### Directive
Repeat the stretch of entries below from the line with "decorative bowl: none" through the line with "trash can: present [273,384,344,576]". Include both ends and add nothing.

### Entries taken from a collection
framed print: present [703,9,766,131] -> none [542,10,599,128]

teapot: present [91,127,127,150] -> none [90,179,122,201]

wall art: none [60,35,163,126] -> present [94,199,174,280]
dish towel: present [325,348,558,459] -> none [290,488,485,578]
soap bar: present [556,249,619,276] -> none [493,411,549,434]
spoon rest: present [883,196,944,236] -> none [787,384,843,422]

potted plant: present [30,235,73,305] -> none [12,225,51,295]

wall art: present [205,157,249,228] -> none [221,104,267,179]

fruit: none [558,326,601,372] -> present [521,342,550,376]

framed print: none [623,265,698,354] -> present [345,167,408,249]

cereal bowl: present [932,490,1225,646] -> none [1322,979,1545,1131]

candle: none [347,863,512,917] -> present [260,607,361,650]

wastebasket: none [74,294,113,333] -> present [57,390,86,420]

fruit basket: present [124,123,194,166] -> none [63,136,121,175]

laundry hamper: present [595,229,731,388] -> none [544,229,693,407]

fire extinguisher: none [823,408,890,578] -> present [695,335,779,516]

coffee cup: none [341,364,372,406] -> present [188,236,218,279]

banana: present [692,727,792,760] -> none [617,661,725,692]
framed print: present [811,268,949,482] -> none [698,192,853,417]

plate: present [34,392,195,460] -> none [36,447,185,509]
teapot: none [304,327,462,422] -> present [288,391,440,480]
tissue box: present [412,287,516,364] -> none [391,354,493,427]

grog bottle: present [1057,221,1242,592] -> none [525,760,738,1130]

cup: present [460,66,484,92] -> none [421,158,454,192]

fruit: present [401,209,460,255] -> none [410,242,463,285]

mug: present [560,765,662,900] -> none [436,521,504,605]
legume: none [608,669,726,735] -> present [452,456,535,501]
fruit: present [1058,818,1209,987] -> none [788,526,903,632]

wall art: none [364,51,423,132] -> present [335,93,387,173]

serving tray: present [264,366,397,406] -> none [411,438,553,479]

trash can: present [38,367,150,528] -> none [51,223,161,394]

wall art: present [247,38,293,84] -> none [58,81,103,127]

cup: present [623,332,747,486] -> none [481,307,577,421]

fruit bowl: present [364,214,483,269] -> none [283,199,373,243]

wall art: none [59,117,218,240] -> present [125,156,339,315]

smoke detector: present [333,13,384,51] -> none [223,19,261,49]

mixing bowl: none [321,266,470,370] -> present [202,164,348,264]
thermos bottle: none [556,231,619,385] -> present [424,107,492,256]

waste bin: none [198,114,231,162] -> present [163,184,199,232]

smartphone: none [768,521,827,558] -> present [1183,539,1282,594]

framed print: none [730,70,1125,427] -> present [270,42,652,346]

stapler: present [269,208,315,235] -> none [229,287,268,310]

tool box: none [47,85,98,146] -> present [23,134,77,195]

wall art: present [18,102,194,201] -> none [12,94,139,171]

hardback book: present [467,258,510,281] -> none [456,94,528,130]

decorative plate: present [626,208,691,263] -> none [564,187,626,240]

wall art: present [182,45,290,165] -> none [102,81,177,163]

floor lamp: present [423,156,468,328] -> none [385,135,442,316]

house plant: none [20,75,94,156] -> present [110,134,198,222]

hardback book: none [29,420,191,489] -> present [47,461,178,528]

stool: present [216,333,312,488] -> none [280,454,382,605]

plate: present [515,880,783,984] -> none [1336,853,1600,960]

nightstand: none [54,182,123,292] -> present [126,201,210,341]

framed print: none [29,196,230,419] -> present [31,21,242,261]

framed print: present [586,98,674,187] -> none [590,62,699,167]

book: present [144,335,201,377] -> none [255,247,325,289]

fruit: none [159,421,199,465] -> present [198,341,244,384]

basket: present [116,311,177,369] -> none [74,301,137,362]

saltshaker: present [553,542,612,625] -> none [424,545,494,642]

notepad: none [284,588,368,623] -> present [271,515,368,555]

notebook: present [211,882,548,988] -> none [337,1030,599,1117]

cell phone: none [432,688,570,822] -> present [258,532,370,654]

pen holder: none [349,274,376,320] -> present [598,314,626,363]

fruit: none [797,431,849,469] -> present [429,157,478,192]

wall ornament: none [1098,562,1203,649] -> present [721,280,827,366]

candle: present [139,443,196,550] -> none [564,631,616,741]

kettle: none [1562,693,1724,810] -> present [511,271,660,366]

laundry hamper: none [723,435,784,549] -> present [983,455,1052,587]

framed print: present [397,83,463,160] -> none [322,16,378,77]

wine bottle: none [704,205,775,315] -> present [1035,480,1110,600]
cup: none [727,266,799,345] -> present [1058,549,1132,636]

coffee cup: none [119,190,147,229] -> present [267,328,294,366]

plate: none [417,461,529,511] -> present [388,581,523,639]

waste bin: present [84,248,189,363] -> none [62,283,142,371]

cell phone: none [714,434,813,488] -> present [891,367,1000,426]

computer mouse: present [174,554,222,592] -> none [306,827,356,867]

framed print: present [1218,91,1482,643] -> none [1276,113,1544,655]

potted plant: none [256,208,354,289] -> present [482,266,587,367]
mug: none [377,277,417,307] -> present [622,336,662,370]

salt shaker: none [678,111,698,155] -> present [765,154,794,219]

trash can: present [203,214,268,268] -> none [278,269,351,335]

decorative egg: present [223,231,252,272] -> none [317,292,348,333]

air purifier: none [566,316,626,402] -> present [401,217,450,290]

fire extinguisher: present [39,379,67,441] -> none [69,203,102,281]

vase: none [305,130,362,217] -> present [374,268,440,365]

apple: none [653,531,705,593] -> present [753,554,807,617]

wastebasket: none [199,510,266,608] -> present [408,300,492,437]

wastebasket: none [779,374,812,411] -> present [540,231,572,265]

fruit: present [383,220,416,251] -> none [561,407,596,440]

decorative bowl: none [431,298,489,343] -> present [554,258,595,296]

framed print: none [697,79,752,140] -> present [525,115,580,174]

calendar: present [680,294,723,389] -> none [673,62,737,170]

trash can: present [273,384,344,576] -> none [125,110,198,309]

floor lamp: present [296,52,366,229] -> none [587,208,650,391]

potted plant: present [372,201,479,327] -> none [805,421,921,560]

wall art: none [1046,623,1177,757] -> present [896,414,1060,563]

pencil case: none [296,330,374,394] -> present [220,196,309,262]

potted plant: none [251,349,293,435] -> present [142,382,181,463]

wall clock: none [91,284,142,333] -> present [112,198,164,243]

### Task response
decorative bowl: none [431,298,489,343] -> present [554,258,595,296]

framed print: none [697,79,752,140] -> present [525,115,580,174]

calendar: present [680,294,723,389] -> none [673,62,737,170]

trash can: present [273,384,344,576] -> none [125,110,198,309]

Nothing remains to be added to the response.